De ZVO is het eens met de doelstellingen van het onderzoek, maar verzoekt dringend om de volgende conclusies uit het onderhavige document te trekken:

  1. Het onderzoek moet worden uitgebreid tot een representatief aantal getroffen bedrijven. De onderzoeken moeten onafhankelijk van de regelgevende instanties worden uitgevoerd en zonder enige verwachting over hun bevindingen. Ze zouden ook voldoende financiering moeten krijgen.
  2. De conclusies op de door het onderzoek onderzocht vragen moeten worden uitgebreid met negatieve voorbeelden. Veel pogingen tot vervanging mislukken. Het is belangrijk om ook deze gevallen te analyseren. Bedrijven hebben informatie nodig over de benaderingen en methoden die niet tot succes leiden, of die hebben geleid tot economisch, technisch of ecologisch ongewenste substituties. Het ECHA, of de Europese Commissie, moet een portaal bieden over deze ervaringen.
  3. Alleen voor fundamenteel onderzoek naar alternatieve technologieën mag een betere financieringssituatie voor onderzoeksinstellingen worden gecreëerd. De gerichte vervanging van bepaalde industriële processen moet door de industrie zelf worden voltooid, want alleen de industrie kent de specificaties waaraan moet worden voldaan. Het zou daarom welkom zijn als financiering voor onderzoek en ontwikkeling die specifiek op de toeleveringsketen is gericht, gemakkelijker en uitgebreider beschikbaar zou zijn.
  4. Het is absoluut noodzakelijk dat de inhoud van het onderzoek wordt uitgebreid met langdurige ervaring met vervangingsoplossingen, zoals marktacceptatie, productveiligheid, enz.
  5. Evenzo moeten de veranderingen in het risico als gevolg van vervanging worden meegenomen. Deze impactanalyse kan zich niet alleen richten op de emissies van de betreffende stof. Er zijn eerder ook vragen die beantwoord moeten worden met betrekking tot andere milieu-invloeden (aanvullend afvalwater, energievraag, recycleerbaarheid, bijproducten, enz.), Andere emissies op de werkplek (stof, inadembare A- en E-fracties, enz.) En andere risico's (acute toxiciteit, brandgevaar, explosiegevaar, productveiligheid) veroorzaakt door proceswijzigingen.
  6. De economische gevolgen mogen niet worden verwaarloosd om ervoor te zorgen dat de impact van vervangingen realistisch kan worden beoordeeld. Deze gevolgen moeten in gelijke mate worden overwogen en gerapporteerd. Met name voor het MKB kunnen ze een bedreiging vormen voor het bestaan ​​van het bedrijf. Het is ook essentieel dat er een standpunt wordt ingenomen over de verschuivingen in marktaandeel, zowel in Europa als wereldwijd, veroorzaakt door substituties die worden opgelegd door regelgeving.

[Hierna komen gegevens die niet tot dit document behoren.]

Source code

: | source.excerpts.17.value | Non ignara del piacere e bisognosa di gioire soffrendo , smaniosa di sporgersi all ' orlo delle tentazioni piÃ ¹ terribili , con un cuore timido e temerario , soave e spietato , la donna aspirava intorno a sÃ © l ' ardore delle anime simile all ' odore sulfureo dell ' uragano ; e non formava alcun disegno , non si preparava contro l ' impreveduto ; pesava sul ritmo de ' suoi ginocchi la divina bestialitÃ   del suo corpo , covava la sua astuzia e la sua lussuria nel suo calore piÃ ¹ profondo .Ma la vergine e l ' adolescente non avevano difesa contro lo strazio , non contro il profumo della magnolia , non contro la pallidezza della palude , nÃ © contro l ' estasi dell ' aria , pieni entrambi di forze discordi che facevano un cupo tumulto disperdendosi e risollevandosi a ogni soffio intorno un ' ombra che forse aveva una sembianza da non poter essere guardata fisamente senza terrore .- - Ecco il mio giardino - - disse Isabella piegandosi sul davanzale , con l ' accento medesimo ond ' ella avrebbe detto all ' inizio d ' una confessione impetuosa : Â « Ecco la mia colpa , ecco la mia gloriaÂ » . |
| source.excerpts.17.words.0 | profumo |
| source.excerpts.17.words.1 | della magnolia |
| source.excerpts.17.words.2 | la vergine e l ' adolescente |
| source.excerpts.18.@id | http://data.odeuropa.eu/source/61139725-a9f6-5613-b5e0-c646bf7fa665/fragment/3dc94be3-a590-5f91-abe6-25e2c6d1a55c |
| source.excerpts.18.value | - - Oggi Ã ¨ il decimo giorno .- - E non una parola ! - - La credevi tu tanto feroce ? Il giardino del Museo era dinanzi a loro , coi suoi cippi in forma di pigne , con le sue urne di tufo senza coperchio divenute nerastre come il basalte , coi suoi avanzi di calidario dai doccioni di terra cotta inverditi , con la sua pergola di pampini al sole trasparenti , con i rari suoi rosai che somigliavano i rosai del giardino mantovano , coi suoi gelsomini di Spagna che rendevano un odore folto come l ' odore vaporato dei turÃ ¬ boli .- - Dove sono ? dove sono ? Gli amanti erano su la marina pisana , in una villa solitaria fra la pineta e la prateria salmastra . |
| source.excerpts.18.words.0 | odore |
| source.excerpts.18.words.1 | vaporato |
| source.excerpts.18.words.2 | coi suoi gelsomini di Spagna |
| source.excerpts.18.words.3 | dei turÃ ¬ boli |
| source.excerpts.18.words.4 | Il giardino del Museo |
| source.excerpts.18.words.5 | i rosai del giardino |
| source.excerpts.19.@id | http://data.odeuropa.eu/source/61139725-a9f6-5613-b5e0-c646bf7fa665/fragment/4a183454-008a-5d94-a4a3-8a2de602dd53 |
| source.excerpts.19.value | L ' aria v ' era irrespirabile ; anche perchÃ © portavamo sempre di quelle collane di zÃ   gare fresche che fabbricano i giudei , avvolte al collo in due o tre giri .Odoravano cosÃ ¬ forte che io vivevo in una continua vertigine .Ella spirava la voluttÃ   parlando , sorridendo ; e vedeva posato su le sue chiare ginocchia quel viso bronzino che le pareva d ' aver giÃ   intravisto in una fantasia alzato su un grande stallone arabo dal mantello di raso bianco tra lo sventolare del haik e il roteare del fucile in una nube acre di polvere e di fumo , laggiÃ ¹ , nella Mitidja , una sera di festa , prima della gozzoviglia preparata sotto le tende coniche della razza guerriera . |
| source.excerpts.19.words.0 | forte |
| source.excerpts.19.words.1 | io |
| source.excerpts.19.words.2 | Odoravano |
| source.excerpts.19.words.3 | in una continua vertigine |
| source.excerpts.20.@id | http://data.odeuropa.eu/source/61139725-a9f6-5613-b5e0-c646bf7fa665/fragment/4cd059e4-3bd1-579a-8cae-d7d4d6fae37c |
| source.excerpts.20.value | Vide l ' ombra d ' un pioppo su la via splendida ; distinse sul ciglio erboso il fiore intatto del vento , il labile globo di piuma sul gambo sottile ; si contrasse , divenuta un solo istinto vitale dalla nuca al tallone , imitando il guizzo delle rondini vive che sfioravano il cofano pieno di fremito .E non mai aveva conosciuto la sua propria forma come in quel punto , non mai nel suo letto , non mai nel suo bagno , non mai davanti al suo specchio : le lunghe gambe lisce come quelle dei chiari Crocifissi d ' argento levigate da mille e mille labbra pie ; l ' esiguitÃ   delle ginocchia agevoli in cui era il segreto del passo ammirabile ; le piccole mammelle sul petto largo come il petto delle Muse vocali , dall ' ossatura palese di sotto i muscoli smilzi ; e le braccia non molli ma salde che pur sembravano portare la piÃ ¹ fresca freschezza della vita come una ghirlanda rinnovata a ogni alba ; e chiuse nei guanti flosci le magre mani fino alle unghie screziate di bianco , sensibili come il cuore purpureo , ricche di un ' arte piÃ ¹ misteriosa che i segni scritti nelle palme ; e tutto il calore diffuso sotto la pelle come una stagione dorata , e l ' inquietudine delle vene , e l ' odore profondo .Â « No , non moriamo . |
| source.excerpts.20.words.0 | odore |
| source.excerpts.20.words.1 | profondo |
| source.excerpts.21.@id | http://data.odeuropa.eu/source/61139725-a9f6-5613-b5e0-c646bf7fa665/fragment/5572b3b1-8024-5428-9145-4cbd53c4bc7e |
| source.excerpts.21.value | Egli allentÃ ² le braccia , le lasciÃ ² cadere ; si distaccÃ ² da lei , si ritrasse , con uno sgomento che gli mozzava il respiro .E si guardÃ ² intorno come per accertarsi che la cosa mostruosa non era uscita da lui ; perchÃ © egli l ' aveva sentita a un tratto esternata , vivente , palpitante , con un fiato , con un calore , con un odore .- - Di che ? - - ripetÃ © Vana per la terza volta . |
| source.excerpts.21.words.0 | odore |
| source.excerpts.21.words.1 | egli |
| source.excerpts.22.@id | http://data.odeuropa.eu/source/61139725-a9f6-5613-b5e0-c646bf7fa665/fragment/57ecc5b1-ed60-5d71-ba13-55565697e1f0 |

De ZVO staat klaar om actief te assisteren om de voorgestelde elementen op elk moment in de praktijk te brengen.

De reactie van de ZVO laat goed zien welke issue's er kunnen ontstaan bij het maken van Europees beleid. Het mag duidelijk zijn dat Vereniging ION inmiddels deze brief ook in Den Haag heeft bezorgd. Daarbij opgemerkt dat (ook) Vereniging ION klaar staat om actief te assisteren in het ontwikkelen en implementeren van relevante, proportionele en begrijpelijke wetgeving. Immers, juist onze branche is in staat een duurzame samenleving te ondersteunen.